Dáil debates
Tuesday, 1 October 2024
Financial Resolutions 2024 - Budget Statement 2025
5:30 pm
Paul Murphy (Dublin South West, RISE) | Oireachtas source
The Minister, Deputy Chambers, spoke earlier about the Apple tax money having "the capacity to be transformational". He did not mention, nor did the Minister, Deputy Donohoe, that, as Deputy Boyd Barrett has pointed out, Fianna Fáil and Fine Gael fought tooth and nail not to take this transformative amount of money, to say that €14 billion should stay on the cash pile of one of the biggest, richest corporations in the world. He also did not mention that they wasted €10 million of public money in fighting that case. People will remember what happened around the Apple tax. It will be a focal point of the coming general election campaign because it epitomises the reality of politics and the class nature of the society we live in where, in the words of James Connolly, governments are committees of the rich to manage the affairs of the capitalist class. The truth is that this Government puts the profits of big corporations like Apple, of big developers and of big corporate landlords before the needs of ordinary people. That is the essence of the sort of Government we have.
In any case, against its own wishes, we now have the money. I actually agree with Deputy Chambers that it has the capacity to be transformational but is anyone in the Government actually making the case that this is a transformational budget? Where are the transformational changes in this budget? There is nothing that can be trumpeted as transformational. There are a few once-off payments and a few tax breaks, which I will get to presently, but where is the State construction company in the context of an unprecedented housing crisis with record house prices and rents and record levels of homelessness? Where is the public childcare? Where is the public provision of childcare, free at the point of access, in the context of families spending an extra mortgage every month for one child and an extra two mortgages a month for two children? Where is the investment in public transport, renewable energy and retrofitting in the context of the climate catastrophe that we are heading towards? There is no mention of the building of a national health service and no provision for a special class in every school across the country. There is nothing in this budget that can be pointed at as being transformational. In fact, it is the opposite of a transformational budget. It is a series of one-off, sometimes twice-off measures for ordinary people in social welfare and child benefit. There is a reduction in student fees but even the reduction in public transport fees is continued on a once-off basis.

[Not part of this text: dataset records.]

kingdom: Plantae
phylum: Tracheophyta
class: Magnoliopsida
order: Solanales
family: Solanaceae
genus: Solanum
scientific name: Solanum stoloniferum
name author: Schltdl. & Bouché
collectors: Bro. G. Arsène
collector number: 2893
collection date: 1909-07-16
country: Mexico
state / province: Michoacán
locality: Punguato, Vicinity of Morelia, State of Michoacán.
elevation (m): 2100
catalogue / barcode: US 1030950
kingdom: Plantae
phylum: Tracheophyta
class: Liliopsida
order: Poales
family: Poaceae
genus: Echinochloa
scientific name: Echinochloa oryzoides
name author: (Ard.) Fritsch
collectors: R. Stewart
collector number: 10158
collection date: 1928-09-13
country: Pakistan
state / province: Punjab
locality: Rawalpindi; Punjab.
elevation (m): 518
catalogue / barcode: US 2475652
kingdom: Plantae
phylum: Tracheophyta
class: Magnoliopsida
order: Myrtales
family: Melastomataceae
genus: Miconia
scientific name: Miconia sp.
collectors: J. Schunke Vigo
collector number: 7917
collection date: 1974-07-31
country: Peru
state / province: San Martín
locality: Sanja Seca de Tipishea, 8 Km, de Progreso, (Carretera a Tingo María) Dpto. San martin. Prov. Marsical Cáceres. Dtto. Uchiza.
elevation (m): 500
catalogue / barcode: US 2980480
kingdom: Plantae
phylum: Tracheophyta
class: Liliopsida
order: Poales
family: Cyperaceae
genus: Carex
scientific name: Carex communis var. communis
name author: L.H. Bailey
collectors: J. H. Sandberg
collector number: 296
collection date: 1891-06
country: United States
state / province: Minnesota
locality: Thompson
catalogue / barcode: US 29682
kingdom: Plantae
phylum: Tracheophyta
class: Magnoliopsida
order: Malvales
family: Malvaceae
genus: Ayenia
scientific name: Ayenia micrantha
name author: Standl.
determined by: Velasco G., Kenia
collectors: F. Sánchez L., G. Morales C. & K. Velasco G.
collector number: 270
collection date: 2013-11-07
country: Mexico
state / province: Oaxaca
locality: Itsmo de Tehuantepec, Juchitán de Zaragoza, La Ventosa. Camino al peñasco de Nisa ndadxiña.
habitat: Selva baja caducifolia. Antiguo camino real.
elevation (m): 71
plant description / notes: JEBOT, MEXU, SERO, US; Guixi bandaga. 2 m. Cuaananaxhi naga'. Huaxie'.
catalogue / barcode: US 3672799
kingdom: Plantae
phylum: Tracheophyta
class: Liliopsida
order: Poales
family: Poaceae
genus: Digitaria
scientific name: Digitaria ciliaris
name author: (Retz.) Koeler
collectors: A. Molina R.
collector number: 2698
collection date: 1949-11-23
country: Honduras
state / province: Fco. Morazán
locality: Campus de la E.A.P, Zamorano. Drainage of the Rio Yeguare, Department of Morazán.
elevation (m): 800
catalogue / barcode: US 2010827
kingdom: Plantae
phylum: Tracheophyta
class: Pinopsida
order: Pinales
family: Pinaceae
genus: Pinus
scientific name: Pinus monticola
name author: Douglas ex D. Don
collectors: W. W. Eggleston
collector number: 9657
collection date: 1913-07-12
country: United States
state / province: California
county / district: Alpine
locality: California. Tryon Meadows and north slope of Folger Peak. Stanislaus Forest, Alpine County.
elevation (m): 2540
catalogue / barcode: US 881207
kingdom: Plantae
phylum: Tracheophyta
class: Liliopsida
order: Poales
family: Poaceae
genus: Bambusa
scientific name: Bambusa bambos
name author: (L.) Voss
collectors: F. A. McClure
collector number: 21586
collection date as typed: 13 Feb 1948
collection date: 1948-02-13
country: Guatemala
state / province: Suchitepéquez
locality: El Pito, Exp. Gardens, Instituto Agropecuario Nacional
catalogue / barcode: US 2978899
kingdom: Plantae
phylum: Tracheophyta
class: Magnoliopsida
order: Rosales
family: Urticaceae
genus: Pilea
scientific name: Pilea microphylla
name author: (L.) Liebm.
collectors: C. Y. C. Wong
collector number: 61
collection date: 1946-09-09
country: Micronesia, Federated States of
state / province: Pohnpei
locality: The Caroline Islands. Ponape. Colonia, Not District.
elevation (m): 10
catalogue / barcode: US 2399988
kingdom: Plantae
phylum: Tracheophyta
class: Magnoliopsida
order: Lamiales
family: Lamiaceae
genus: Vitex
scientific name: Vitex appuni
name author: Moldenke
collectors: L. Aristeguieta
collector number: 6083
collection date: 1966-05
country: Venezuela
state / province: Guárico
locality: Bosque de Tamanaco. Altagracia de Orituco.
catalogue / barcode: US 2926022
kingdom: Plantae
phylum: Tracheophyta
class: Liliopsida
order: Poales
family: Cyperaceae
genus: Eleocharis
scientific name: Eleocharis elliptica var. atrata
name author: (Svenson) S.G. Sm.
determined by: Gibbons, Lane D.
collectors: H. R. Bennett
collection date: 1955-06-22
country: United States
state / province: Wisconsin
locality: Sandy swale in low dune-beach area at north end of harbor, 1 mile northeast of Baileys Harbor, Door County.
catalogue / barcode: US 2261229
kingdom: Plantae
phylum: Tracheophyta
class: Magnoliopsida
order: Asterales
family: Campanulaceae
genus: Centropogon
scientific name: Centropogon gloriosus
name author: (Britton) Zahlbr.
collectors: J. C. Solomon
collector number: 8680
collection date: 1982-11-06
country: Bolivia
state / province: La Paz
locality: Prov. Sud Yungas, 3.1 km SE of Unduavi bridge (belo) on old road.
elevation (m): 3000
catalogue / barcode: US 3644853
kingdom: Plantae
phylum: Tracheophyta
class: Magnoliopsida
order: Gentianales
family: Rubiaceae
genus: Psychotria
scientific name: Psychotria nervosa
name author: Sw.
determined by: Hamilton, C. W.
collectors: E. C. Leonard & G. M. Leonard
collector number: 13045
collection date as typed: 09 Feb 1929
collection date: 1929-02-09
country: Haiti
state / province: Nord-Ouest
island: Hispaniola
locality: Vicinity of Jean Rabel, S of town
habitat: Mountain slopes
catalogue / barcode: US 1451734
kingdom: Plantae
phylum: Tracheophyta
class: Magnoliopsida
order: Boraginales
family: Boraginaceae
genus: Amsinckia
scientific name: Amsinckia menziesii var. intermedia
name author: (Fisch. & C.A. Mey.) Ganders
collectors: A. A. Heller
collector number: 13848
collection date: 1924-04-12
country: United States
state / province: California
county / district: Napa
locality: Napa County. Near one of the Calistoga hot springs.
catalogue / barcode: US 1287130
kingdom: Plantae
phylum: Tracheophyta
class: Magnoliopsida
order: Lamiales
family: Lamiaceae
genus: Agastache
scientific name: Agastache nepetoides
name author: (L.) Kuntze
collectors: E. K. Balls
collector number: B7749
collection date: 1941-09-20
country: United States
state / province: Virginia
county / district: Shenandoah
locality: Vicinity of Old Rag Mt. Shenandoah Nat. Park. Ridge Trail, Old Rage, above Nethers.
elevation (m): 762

It is the biggest scam ever, this once-off business where the Government comes in, year after year, and announces the same measures that it announced the previous year and expects to get some applause for it. This is all a very obvious ploy to try to continue the 100-year rule of Fianna Fáil and Fine Gael. We have once-off measures for ordinary people but permanent tax breaks for the wealthy of various sorts. We have an extension of the angel investor relief. I am sure millions of people across the country are breathing a sigh of relief that their angel investments will attract tax relief. There are extra incentives like the employment investment incentive, start-up relief for entrepreneurs, a start-up capital incentive, a series of extensions to capital gains tax relief and a new extension of relief for incorporated farms, which are agribusinesses. Fine Gael just put out a tweet with which I agree. The tweet contains a graphic that says "Fine Gael is backing business". One of the headline points the party is highlighting to show how it is backing business, proudly, is "no increase in sick leave days" and in brackets, "which were due to double in January". In what world is it a bad thing to increase sick day leave, in terms of public health or workers' rights? Fine Gael thinks it is a bad thing to do something that was promised. When the Government originally introduced the sick pay legislation, we pointed out that it was not baked into the legislation that the number of days would increase in the way the Government was saying they would. The Minister said that there was no need to worry about that because it would be done by ministerial order. Now, precisely as we warned, the Government is not doing it. Why? It is because Fine Gael is backing business.